» ARTICLE:
##########
The ceremony, modest but graceful, felt like a reclamation of belonging. It also brought to mind an older world, when the story of Ram and Sita, told through songs, poetry and theatre, echoed across the plains of the Punjab. Before Partition, Lahore, too, would come alive each year to mark Ramlila, that great dramatic retelling of the Ramayana which combined art, faith and festivity.
Ramlila is not merely a play. It is a living pageant - part theatre, part devotion - tracing Ram’s exile, his battle with Ravan, and his return to Ayodhya. Its deeper message, of reconciliation and the uniting of north and south India, remains timeless.
Most cities and towns once had their Ramlila grounds. In Lahore, it stood near the Fort, where crowds gathered in the crisp evenings of autumn to watch the drama unfold under open skies. There, actors in bright robes enacted scenes from the epic while the air filled with the sound of drums and chants. Children watched wide-eyed; elders recited verses from memory.
After the Partition, that ground became Ali Park. The name changed after poet Josh Malihabadi recited his famous poem Humaray Hain Hussain there. This was a poem for another faith, but carrying the same longing for moral victory over injustice. The transformation of the Ramlila Ground into Ali Park marked more than the renaming of a site; it reflected the re-shaping of a city’s identity.
The decline of Ramlila and other such celebrations did not happen overnight. Pakistan’s Hindu population, once visible in parts of the Punjab, Sindh and Balochistan, shrank dramatically after the bloody migrations of 1947. In the west, Hindus were often blamed for political and social unrest; in the east, Muslims were profiled as the “other.”
Today, open displays of Hindu ritual in Pakistan are rare. Even symbolic gestures, a Diwali lamp lit in a public institution, can invite suspicion. At times, both the public and the authorities have reacted uneasily to such “large-heartedness,” accusing organisers of diluting Muslim cultural values or pandering to “foreign” faiths. The unease is revealing: it suggests that what we call tolerance still struggles to find steady ground.
Before borders hardened, Lahore’s skyline held both mosque minarets and mandirs. Its people walked easily between them.
Yet there are small, luminous moments of acceptance. The Diwali celebration at the Governor’s House, Karachi, was one such instance. Quietly, without banners or slogans, it signalled a gentler truth, that faith need not be a border, and that Pakistan’s history, if told honestly, includes more than one light.
Like all quasi-religious forms of theatre, Ramlila was deeply participatory. The story unfolded as a procession, with scenes enacted along the way, the exile, the abduction of Sita, the battle with Ravan and the return home. The audience was part of the movement, singing, laughing and, sometimes, weeping. It was, as anthropologists might say, a kind of collective catharsis.
The structure of Ramlila has always mirrored the rhythm of other South Asian faith rituals. Muslim commemorations such as Muharram processions follow a similar path through streets and memory, merging performance with prayer. Both culminate in symbolic gestures, the immersion of effigies or the offering of tributes at riverbanks, acts that surrender the human to the divine.
The story of Ram is a web of legend, myth and philosophy. At its heart lies a tension between love and duty, exile and homecoming. Sita’s abduction by Ravan, her captivity and later separation from Ram are told again and again, not as simple morality tales, but as meditations on endurance and faith.
##########
» MATERIAL PROVIDED:

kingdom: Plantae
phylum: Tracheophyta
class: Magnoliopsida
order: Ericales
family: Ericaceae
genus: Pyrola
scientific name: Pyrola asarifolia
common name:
##########
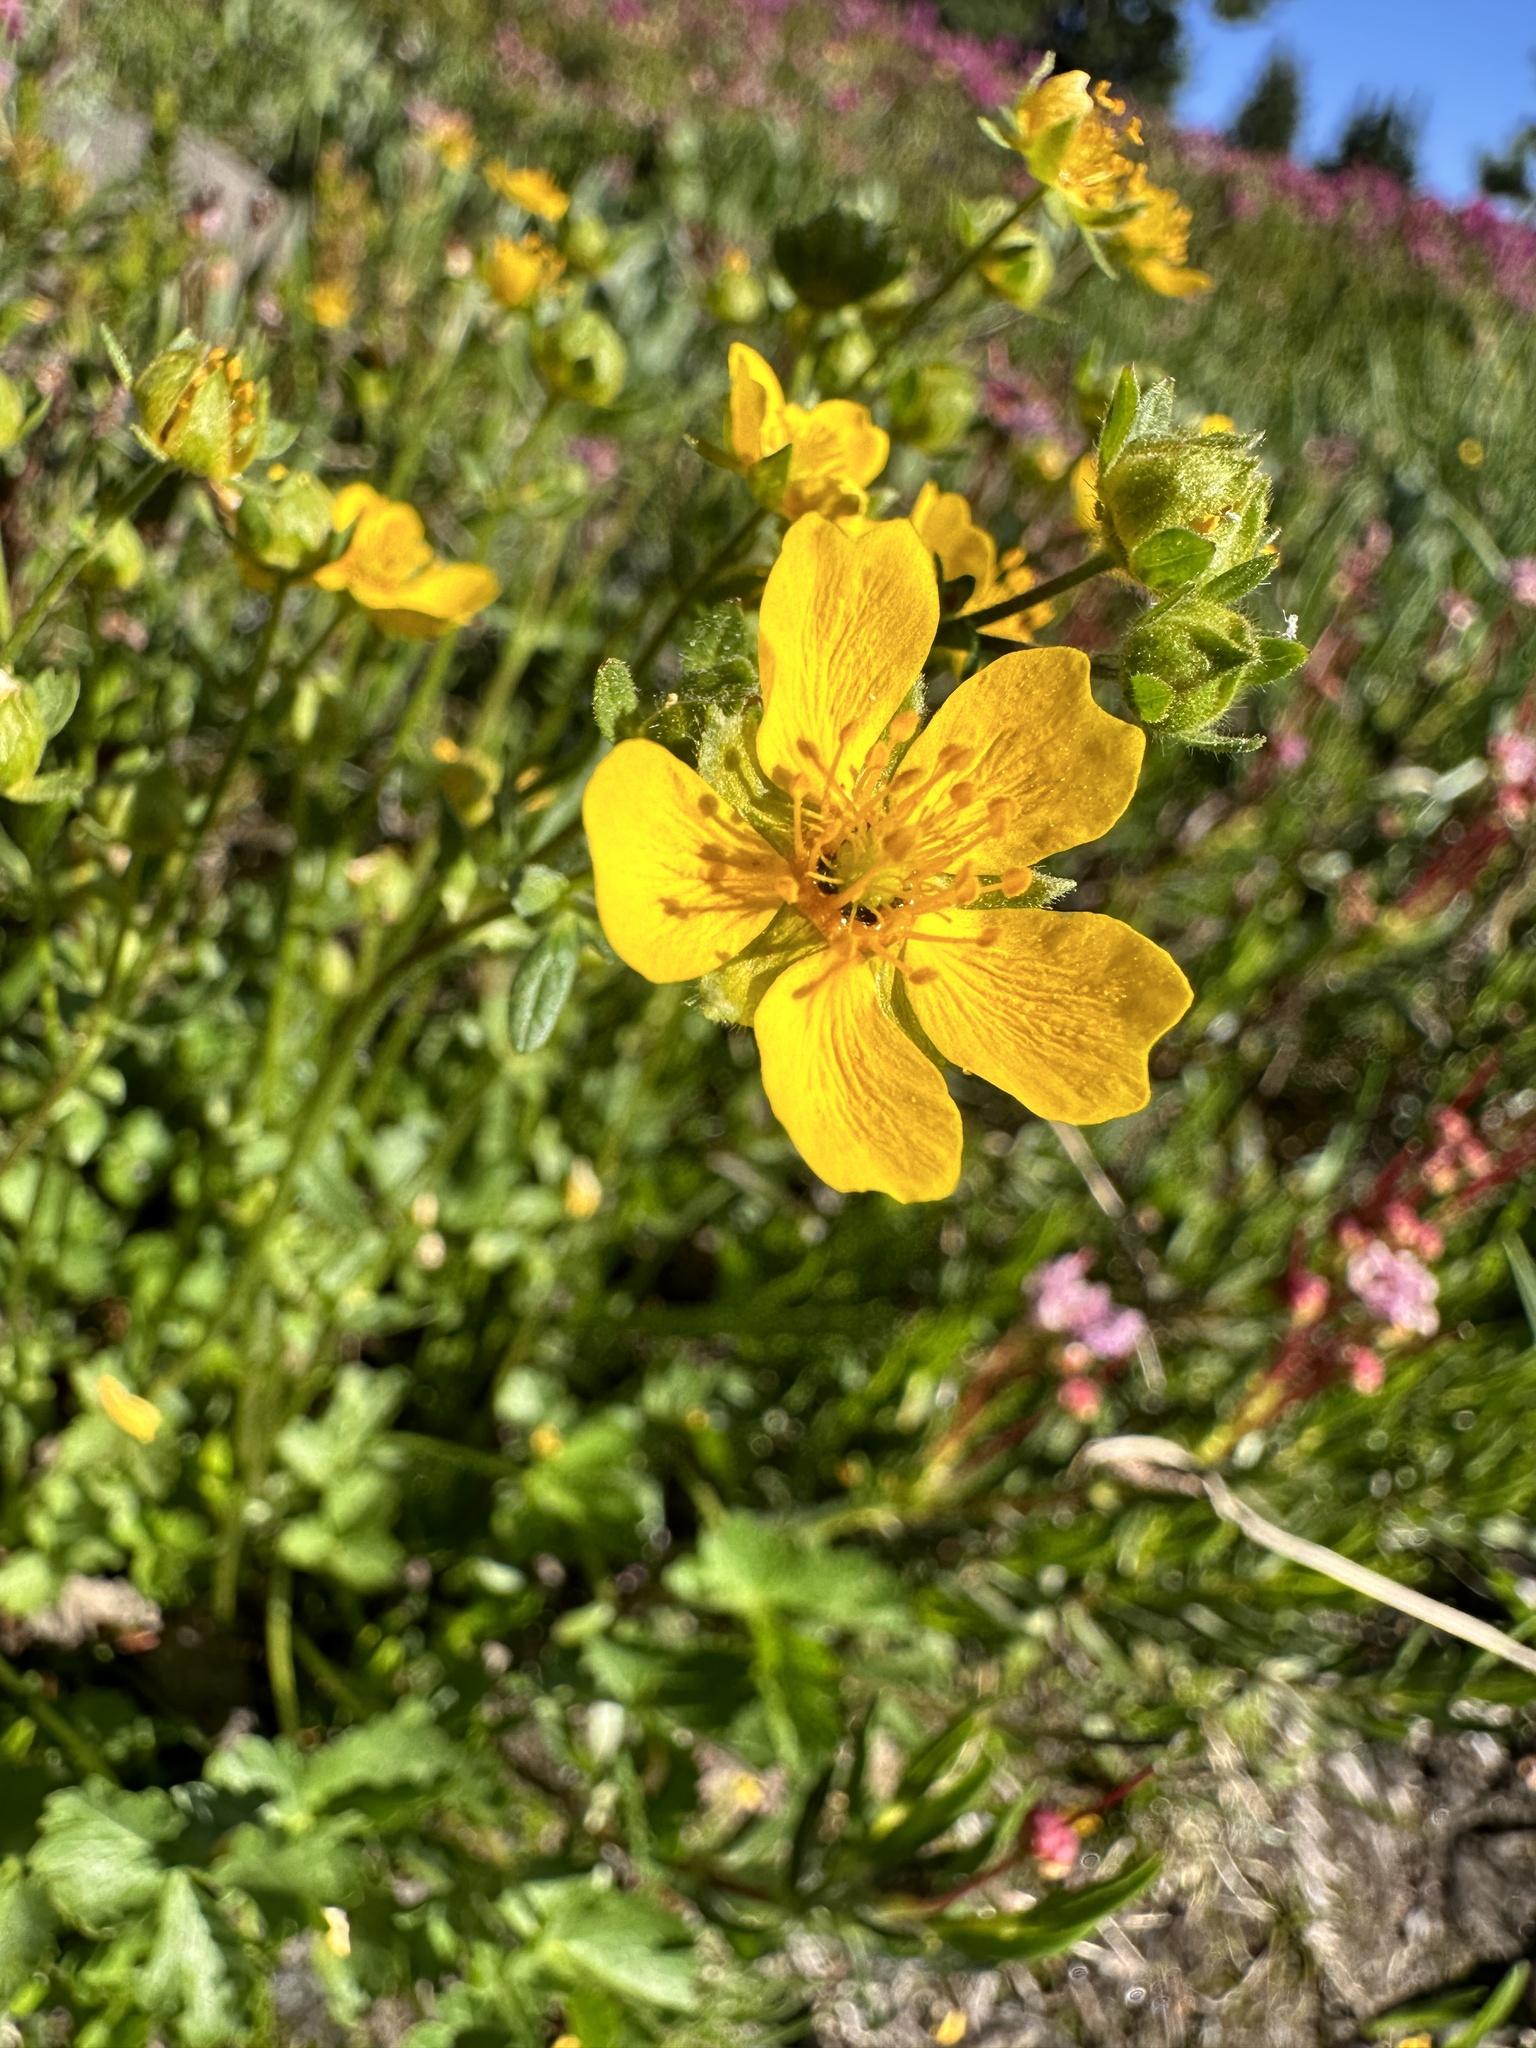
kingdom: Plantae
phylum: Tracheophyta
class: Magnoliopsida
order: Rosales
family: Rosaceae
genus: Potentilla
##########
» SET TASKS:
1 – For each statement, answer yes or no on whether the Ramlila article supports it, and quote the deciding words: (a) Lahore's Ramlila ground was near the Fort. (b) The ground got its new name after a Diwali celebration held there. (c) The Diwali celebration at the Governor's House took place in Lahore.
2 – Extract the passage of the Ramlila article starting at "The ceremony, modest" and ending at "India, remains timeless.".
The records stand apart from the Ramlila article and have nothing to do with it.

» RESPONSES:
1 –
(a) Yes: "In Lahore, it stood near the Fort"
(b) No: "The name changed after poet Josh Malihabadi recited his famous poem Humaray Hain Hussain there."
(c) No: "The Diwali celebration at the Governor’s House, Karachi, was one such instance."

2 –
The ceremony, modest but graceful, felt like a reclamation of belonging. It also brought to mind an older world, when the story of Ram and Sita, told through songs, poetry and theatre, echoed across the plains of the Punjab. Before Partition, Lahore, too, would come alive each year to mark Ramlila, that great dramatic retelling of the Ramayana which combined art, faith and festivity.
Ramlila is not merely a play. It is a living pageant - part theatre, part devotion - tracing Ram’s exile, his battle with Ravan, and his return to Ayodhya. Its deeper message, of reconciliation and the uniting of north and south India, remains timeless.